EXERCISE DESCRIPTION
Filter the records below and copy every line containing the word "times".

------ RECORDS SHOWN ------

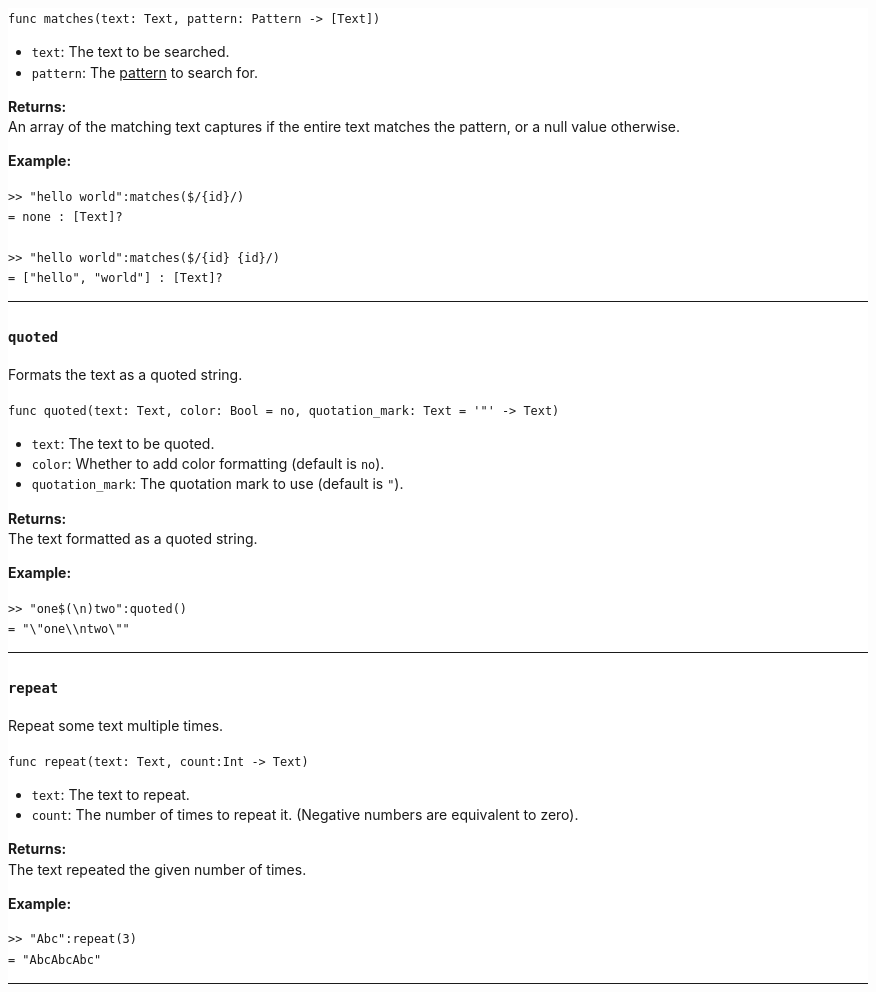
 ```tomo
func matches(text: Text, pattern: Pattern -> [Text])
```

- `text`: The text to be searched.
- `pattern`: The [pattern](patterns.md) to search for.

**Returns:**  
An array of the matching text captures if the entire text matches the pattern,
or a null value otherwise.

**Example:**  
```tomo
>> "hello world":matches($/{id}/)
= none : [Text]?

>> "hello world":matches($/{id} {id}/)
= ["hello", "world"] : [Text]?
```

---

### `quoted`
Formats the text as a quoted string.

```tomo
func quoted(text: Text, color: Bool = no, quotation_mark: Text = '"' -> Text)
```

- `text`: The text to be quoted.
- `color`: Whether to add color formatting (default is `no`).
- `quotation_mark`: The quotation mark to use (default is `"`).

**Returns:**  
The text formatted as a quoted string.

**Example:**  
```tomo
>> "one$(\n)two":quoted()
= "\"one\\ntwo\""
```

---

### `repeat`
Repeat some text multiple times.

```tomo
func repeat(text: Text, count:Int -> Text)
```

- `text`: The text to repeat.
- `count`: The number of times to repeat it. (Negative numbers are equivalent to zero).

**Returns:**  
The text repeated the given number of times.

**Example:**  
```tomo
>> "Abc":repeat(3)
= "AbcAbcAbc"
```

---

------

EXERCISE RESULT
Repeat some text multiple times.
- `count`: The number of times to repeat it. (Negative numbers are equivalent to zero).
The text repeated the given number of times.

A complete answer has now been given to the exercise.